European markets opened stronger, taking their cue from a moderate rally in Asia, brought on by positive comments from President Trump’s economic advisor Larry Kudlow ahead of the meeting between the US and Chinese presidents this weekend.
Metal prices are on the mend from their decline Tuesday and are helping mining companies climb up the leader board of FTSE gainers. Banks and insurers are also notching higher.
Trade indigestion
Kudlow did not come out with any specific promise or undertakings; instead he said that there was a possibility of a breakthrough in trade talks between China and the US. However, this was enough for the market to interpret this as a sign that after a protracted dispute the US was getting ready to strike a deal on trade with China. The comments came a day after Trump repeated threats about increasing import tariffs on Chinese good in a scare tactic seen previously in his trade negotiations with Mexico and Canada. Trump and China’s president are due to sit down for dinner in Buenos Aires on Saturday evening, until then the market is likely to suffer indigestion from being pulled in different directions every day. In China the Shanghai Composite traded up 0.7% and the smaller-cap Shenzhen Composite was 0.5% higher.
BoE to publish Brexit scenario assessments
The pound is tentatively higher against the euro but still struggling against the dollar as traders await some clarification over Brexit from the Bank of England and the government later today.
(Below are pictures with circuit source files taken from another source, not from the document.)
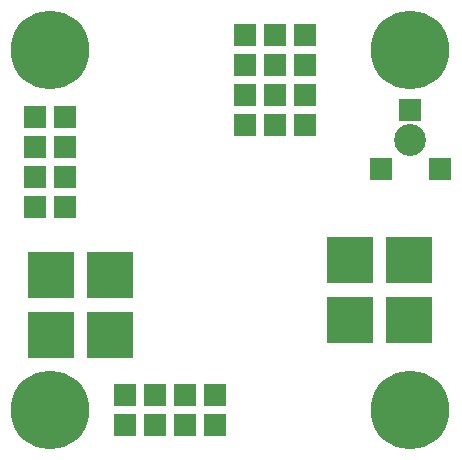
<source format=gbr>
G75*
G70*
%OFA0B0*%
%FSLAX24Y24*%
%IPPOS*%
%LPD*%
%AMOC8*
5,1,8,0,0,1.08239X$1,22.5*
%
%ADD10R,0.0730X0.0730*%
%ADD11R,0.0780X0.0780*%
%ADD12C,0.1064*%
%ADD13C,0.2620*%
%ADD14R,0.1580X0.1580*%
D10*
X004680Y001680D03*
X004680Y002680D03*
X005680Y002680D03*
X006680Y002680D03*
X007680Y002680D03*
X007680Y001680D03*
X006680Y001680D03*
X005680Y001680D03*
X002680Y008930D03*
X002680Y009930D03*
X002680Y010930D03*
X002680Y011930D03*
X001680Y011930D03*
X001680Y010930D03*
X001680Y009930D03*
X001680Y008930D03*
X008680Y011680D03*
X008680Y012680D03*
X008680Y013680D03*
X009680Y013680D03*
X009680Y012680D03*
X009680Y011680D03*
X010680Y011680D03*
X010680Y012680D03*
X010680Y013680D03*
X010680Y014680D03*
X009680Y014680D03*
X008680Y014680D03*
D11*
X013196Y010196D03*
X015164Y010196D03*
X014180Y012164D03*
D12*
X014180Y011180D03*
D13*
X002180Y002180D03*
X002180Y014180D03*
X014180Y014180D03*
X014180Y002180D03*
D14*
X014149Y005180D03*
X012180Y005180D03*
X012180Y007180D03*
X014149Y007180D03*
X004180Y006680D03*
X002211Y006680D03*
X002211Y004680D03*
X004180Y004680D03*
M02*

</source>
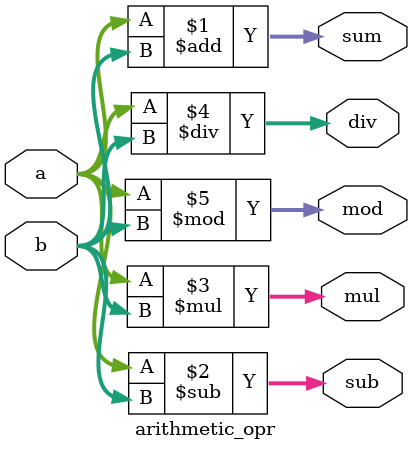
<source format=v>
module arithmetic_opr(
input [7:0] a,b,
output [7:0] sum,sub,mul,div,mod
);

assign sum = a+b;
assign sub = a-b;
assign mul = a*b;
assign div = a/b;
assign mod = a%b;


endmodule

</source>
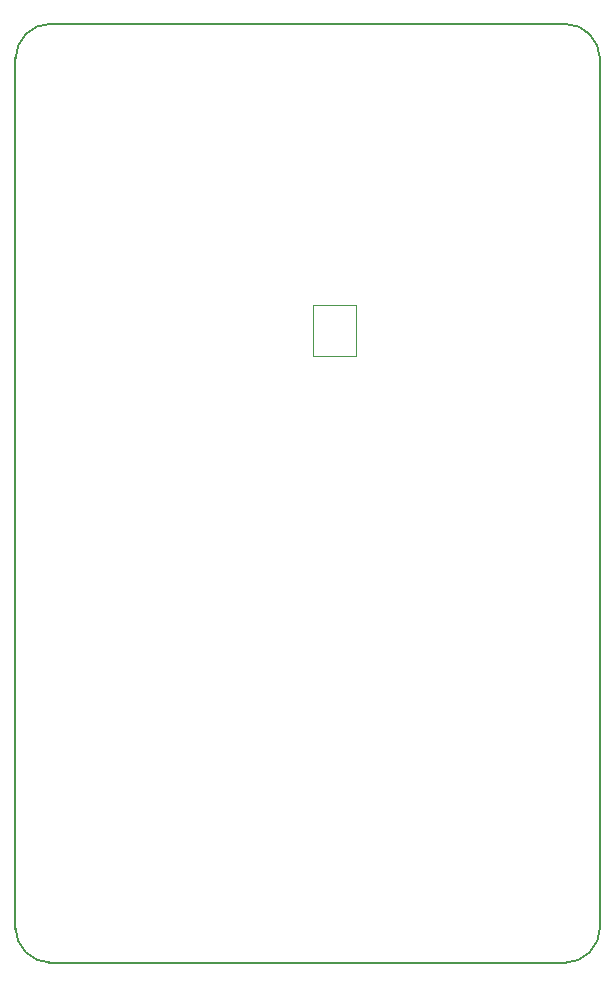
<source format=gbr>
%TF.GenerationSoftware,Altium Limited,Altium Designer,19.1.5 (86)*%
G04 Layer_Color=16711935*
%FSLAX45Y45*%
%MOMM*%
%TF.FileFunction,Other,Mechanical_1*%
%TF.Part,Single*%
G01*
G75*
%TA.AperFunction,NonConductor*%
%ADD48C,0.12700*%
%ADD100C,0.05000*%
D48*
X4975000Y7675000D02*
G03*
X4675000Y7975000I-300000J0D01*
G01*
X325000D02*
G03*
X25000Y7675000I0J-300000D01*
G01*
Y325000D02*
G03*
X325000Y25000I300000J0D01*
G01*
X4675000D02*
G03*
X4975000Y325000I0J300000D01*
G01*
X4974999Y310000D02*
Y7690001D01*
X309998Y7975000D02*
X4690000D01*
X24999Y310000D02*
Y7690001D01*
X309998Y25001D02*
X4690000D01*
D100*
X2546971Y5164890D02*
X2906970D01*
Y5594892D01*
X2546971D02*
X2906970D01*
X2546971Y5164890D02*
Y5594892D01*
%TF.MD5,d58a8472ffe02ebee17515e7b5f40158*%
M02*

</source>
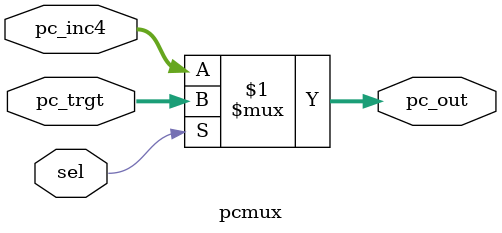
<source format=v>
module pcmux (sel,pc_trgt,pc_inc4,pc_out);
    input sel;
    input [31:0] pc_trgt,pc_inc4;
    output [31:0] pc_out;
    //selecting whether the convenient pc (pc+4) or a target pc
    assign pc_out= (sel)? pc_trgt : pc_inc4; 
endmodule
</source>
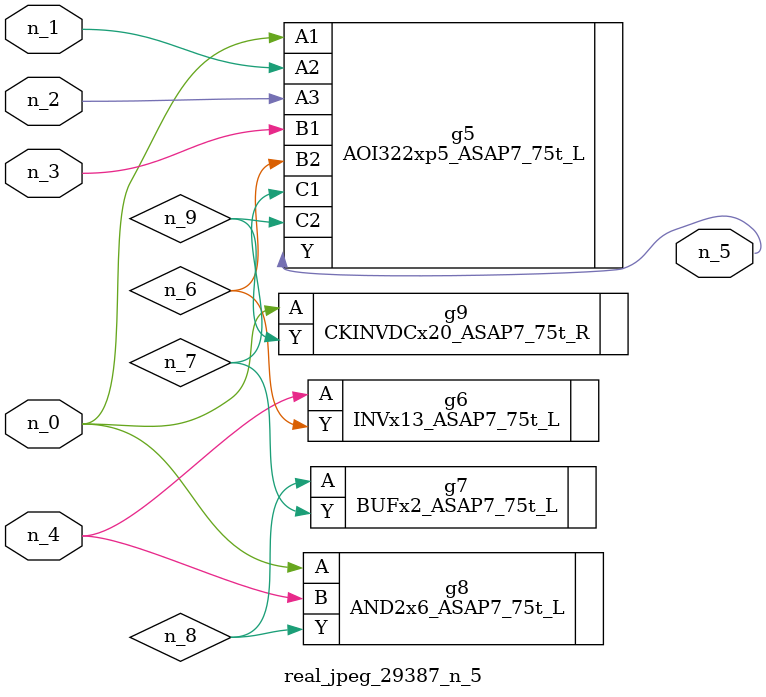
<source format=v>
module real_jpeg_29387_n_5 (n_4, n_0, n_1, n_2, n_3, n_5);

input n_4;
input n_0;
input n_1;
input n_2;
input n_3;

output n_5;

wire n_8;
wire n_6;
wire n_7;
wire n_9;

AOI322xp5_ASAP7_75t_L g5 ( 
.A1(n_0),
.A2(n_1),
.A3(n_2),
.B1(n_3),
.B2(n_6),
.C1(n_7),
.C2(n_9),
.Y(n_5)
);

AND2x6_ASAP7_75t_L g8 ( 
.A(n_0),
.B(n_4),
.Y(n_8)
);

CKINVDCx20_ASAP7_75t_R g9 ( 
.A(n_0),
.Y(n_9)
);

INVx13_ASAP7_75t_L g6 ( 
.A(n_4),
.Y(n_6)
);

BUFx2_ASAP7_75t_L g7 ( 
.A(n_8),
.Y(n_7)
);


endmodule
</source>
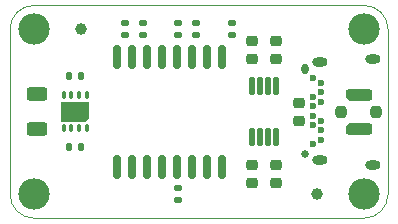
<source format=gbs>
%TF.GenerationSoftware,KiCad,Pcbnew,7.0.10*%
%TF.CreationDate,2024-02-15T14:25:30-05:00*%
%TF.ProjectId,wingbeat_detector,77696e67-6265-4617-945f-646574656374,4.0*%
%TF.SameCoordinates,Original*%
%TF.FileFunction,Soldermask,Bot*%
%TF.FilePolarity,Negative*%
%FSLAX46Y46*%
G04 Gerber Fmt 4.6, Leading zero omitted, Abs format (unit mm)*
G04 Created by KiCad (PCBNEW 7.0.10) date 2024-02-15 14:25:30*
%MOMM*%
%LPD*%
G01*
G04 APERTURE LIST*
G04 Aperture macros list*
%AMRoundRect*
0 Rectangle with rounded corners*
0 $1 Rounding radius*
0 $2 $3 $4 $5 $6 $7 $8 $9 X,Y pos of 4 corners*
0 Add a 4 corners polygon primitive as box body*
4,1,4,$2,$3,$4,$5,$6,$7,$8,$9,$2,$3,0*
0 Add four circle primitives for the rounded corners*
1,1,$1+$1,$2,$3*
1,1,$1+$1,$4,$5*
1,1,$1+$1,$6,$7*
1,1,$1+$1,$8,$9*
0 Add four rect primitives between the rounded corners*
20,1,$1+$1,$2,$3,$4,$5,0*
20,1,$1+$1,$4,$5,$6,$7,0*
20,1,$1+$1,$6,$7,$8,$9,0*
20,1,$1+$1,$8,$9,$2,$3,0*%
%AMFreePoly0*
4,1,18,-0.825000,1.117500,-0.818720,1.149071,-0.800836,1.175836,-0.774071,1.193720,-0.742500,1.200000,0.742500,1.200000,0.774071,1.193720,0.800836,1.175836,0.818720,1.149071,0.825000,1.117500,0.825000,-1.117500,0.818720,-1.149071,0.800836,-1.175836,0.774071,-1.193720,0.742500,-1.200000,-0.495000,-1.200000,-0.825000,-0.870000,-0.825000,1.117500,-0.825000,1.117500,$1*%
%AMFreePoly1*
4,1,18,-0.475000,0.910000,-0.460537,0.982710,-0.419350,1.044350,-0.357710,1.085537,-0.285000,1.100000,0.285000,1.100000,0.357710,1.085537,0.419350,1.044350,0.460537,0.982710,0.475000,0.910000,0.475000,-0.862500,0.237500,-1.100000,-0.285000,-1.100000,-0.357710,-1.085537,-0.419350,-1.044350,-0.460537,-0.982710,-0.475000,-0.910000,-0.475000,0.910000,-0.475000,0.910000,$1*%
%AMFreePoly2*
4,1,18,-0.475000,0.910000,-0.460537,0.982710,-0.419350,1.044350,-0.357710,1.085537,-0.285000,1.100000,0.285000,1.100000,0.357710,1.085537,0.419350,1.044350,0.460537,0.982710,0.475000,0.910000,0.475000,-0.910000,0.460537,-0.982710,0.419350,-1.044350,0.357710,-1.085537,0.285000,-1.100000,-0.237500,-1.100000,-0.475000,-0.862500,-0.475000,0.910000,-0.475000,0.910000,$1*%
G04 Aperture macros list end*
%ADD10C,2.660000*%
%ADD11C,0.650000*%
%ADD12O,0.650000X0.900000*%
%ADD13C,0.600000*%
%ADD14O,1.300000X0.800000*%
%ADD15RoundRect,0.140000X0.170000X-0.140000X0.170000X0.140000X-0.170000X0.140000X-0.170000X-0.140000X0*%
%ADD16RoundRect,0.135000X-0.185000X0.135000X-0.185000X-0.135000X0.185000X-0.135000X0.185000X0.135000X0*%
%ADD17RoundRect,0.225000X0.250000X-0.225000X0.250000X0.225000X-0.250000X0.225000X-0.250000X-0.225000X0*%
%ADD18RoundRect,0.135000X0.185000X-0.135000X0.185000X0.135000X-0.185000X0.135000X-0.185000X-0.135000X0*%
%ADD19RoundRect,0.030000X0.120000X-0.270000X0.120000X0.270000X-0.120000X0.270000X-0.120000X-0.270000X0*%
%ADD20FreePoly0,90.000000*%
%ADD21C,1.000000*%
%ADD22RoundRect,0.250000X0.625000X-0.312500X0.625000X0.312500X-0.625000X0.312500X-0.625000X-0.312500X0*%
%ADD23RoundRect,0.028200X0.206800X-0.681800X0.206800X0.681800X-0.206800X0.681800X-0.206800X-0.681800X0*%
%ADD24RoundRect,0.150000X0.150000X-0.875000X0.150000X0.875000X-0.150000X0.875000X-0.150000X-0.875000X0*%
%ADD25RoundRect,0.237500X-0.237500X0.262500X-0.237500X-0.262500X0.237500X-0.262500X0.237500X0.262500X0*%
%ADD26FreePoly1,270.000000*%
%ADD27FreePoly2,270.000000*%
%ADD28RoundRect,0.140000X0.140000X0.170000X-0.140000X0.170000X-0.140000X-0.170000X0.140000X-0.170000X0*%
%ADD29RoundRect,0.140000X-0.170000X0.140000X-0.170000X-0.140000X0.170000X-0.140000X0.170000X0.140000X0*%
%ADD30RoundRect,0.225000X-0.250000X0.225000X-0.250000X-0.225000X0.250000X-0.225000X0.250000X0.225000X0*%
%TA.AperFunction,Profile*%
%ADD31C,0.100000*%
%TD*%
G04 APERTURE END LIST*
D10*
%TO.C,H2*%
X164000000Y-93000000D03*
%TD*%
D11*
%TO.C,J1*%
X159000000Y-103550000D03*
D12*
X159000000Y-96350000D03*
D13*
X159650000Y-97150000D03*
X160350000Y-97550000D03*
X160350000Y-98350000D03*
X159650000Y-98750000D03*
X160350000Y-99150000D03*
X159650000Y-99550000D03*
X159650000Y-100350000D03*
X160350000Y-100750000D03*
X159650000Y-101150000D03*
X160350000Y-101550000D03*
X160350000Y-102350000D03*
X159650000Y-102750000D03*
D14*
X160250000Y-104080000D03*
X160250000Y-95820000D03*
X164700000Y-104490000D03*
X164700000Y-95510000D03*
%TD*%
D10*
%TO.C,H4*%
X136000000Y-107000000D03*
%TD*%
%TO.C,H3*%
X164000000Y-107000000D03*
%TD*%
%TO.C,H1*%
X136000000Y-93000000D03*
%TD*%
D15*
%TO.C,C7*%
X145250000Y-93480000D03*
X145250000Y-92520000D03*
%TD*%
D16*
%TO.C,R3*%
X148250000Y-92490000D03*
X148250000Y-93510000D03*
%TD*%
D17*
%TO.C,C4*%
X156500000Y-95525000D03*
X156500000Y-93975000D03*
%TD*%
%TO.C,C5*%
X154500000Y-106025000D03*
X154500000Y-104475000D03*
%TD*%
%TO.C,C1*%
X154500000Y-95525000D03*
X154500000Y-93975000D03*
%TD*%
D18*
%TO.C,R6*%
X149750000Y-93510000D03*
X149750000Y-92490000D03*
%TD*%
D19*
%TO.C,U4*%
X140475000Y-101400000D03*
X139825000Y-101400000D03*
X139175000Y-101400000D03*
X138525000Y-101400000D03*
X138525000Y-98600000D03*
X139175000Y-98600000D03*
X139825000Y-98600000D03*
X140475000Y-98600000D03*
D20*
X139500000Y-100000000D03*
%TD*%
D16*
%TO.C,R4*%
X148250000Y-106490000D03*
X148250000Y-107510000D03*
%TD*%
D21*
%TO.C,FID2*%
X160000000Y-107000000D03*
%TD*%
D22*
%TO.C,R11*%
X136250000Y-101462500D03*
X136250000Y-98537500D03*
%TD*%
D23*
%TO.C,U1*%
X156475000Y-102165000D03*
X155825000Y-102165000D03*
X155175000Y-102165000D03*
X154525000Y-102165000D03*
X154525000Y-97835000D03*
X155175000Y-97835000D03*
X155825000Y-97835000D03*
X156475000Y-97835000D03*
%TD*%
D24*
%TO.C,U3*%
X151945000Y-104650000D03*
X150675000Y-104650000D03*
X149405000Y-104650000D03*
X148135000Y-104650000D03*
X146865000Y-104650000D03*
X145595000Y-104650000D03*
X144325000Y-104650000D03*
X143055000Y-104650000D03*
X143055000Y-95350000D03*
X144325000Y-95350000D03*
X145595000Y-95350000D03*
X146865000Y-95350000D03*
X148135000Y-95350000D03*
X149405000Y-95350000D03*
X150675000Y-95350000D03*
X151945000Y-95350000D03*
%TD*%
D25*
%TO.C,J2*%
X162025000Y-100000000D03*
D26*
X163500000Y-98575000D03*
D25*
X164975000Y-100000000D03*
D27*
X163500000Y-101425000D03*
%TD*%
D28*
%TO.C,C10*%
X139980000Y-97000000D03*
X139020000Y-97000000D03*
%TD*%
D29*
%TO.C,C9*%
X143750000Y-92520000D03*
X143750000Y-93480000D03*
%TD*%
D16*
%TO.C,R8*%
X152750000Y-92490000D03*
X152750000Y-93510000D03*
%TD*%
D21*
%TO.C,FID4*%
X140000000Y-93000000D03*
%TD*%
D30*
%TO.C,C2*%
X158500000Y-99225000D03*
X158500000Y-100775000D03*
%TD*%
%TO.C,C3*%
X156500000Y-104475000D03*
X156500000Y-106025000D03*
%TD*%
D28*
%TO.C,C11*%
X139980000Y-103000000D03*
X139020000Y-103000000D03*
%TD*%
D31*
X134000000Y-93000000D02*
X134000000Y-107000000D01*
X164000000Y-109000000D02*
G75*
G03*
X166000000Y-107000000I0J2000000D01*
G01*
X166000000Y-93000000D02*
G75*
G03*
X164000000Y-91000000I-2000000J0D01*
G01*
X136000000Y-91000000D02*
X164000000Y-91000000D01*
X136000000Y-91000000D02*
G75*
G03*
X134000000Y-93000000I0J-2000000D01*
G01*
X166000000Y-107000000D02*
X166000000Y-93000000D01*
X136000000Y-109000000D02*
X164000000Y-109000000D01*
X134000000Y-107000000D02*
G75*
G03*
X136000000Y-109000000I2000000J0D01*
G01*
M02*

</source>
The BoE will publish its regular Financial Stability Report and the results of its 2018 banks’ stress test at 4.30 but in addition to that will also lay out its assessment of what the different Brexit scenarios will do for interest rates and the banking sector. A no-deal Brexit will in no way guarantee a decline in interest rates as the UK economy is slowing down and inflation is on the rise, according to previous comments made by BoE’s governor Mark Carney. But any more clarification on possible scenarios will be welcomed by the market and help make an assessment on how currencies and bonds will fare over the coming months.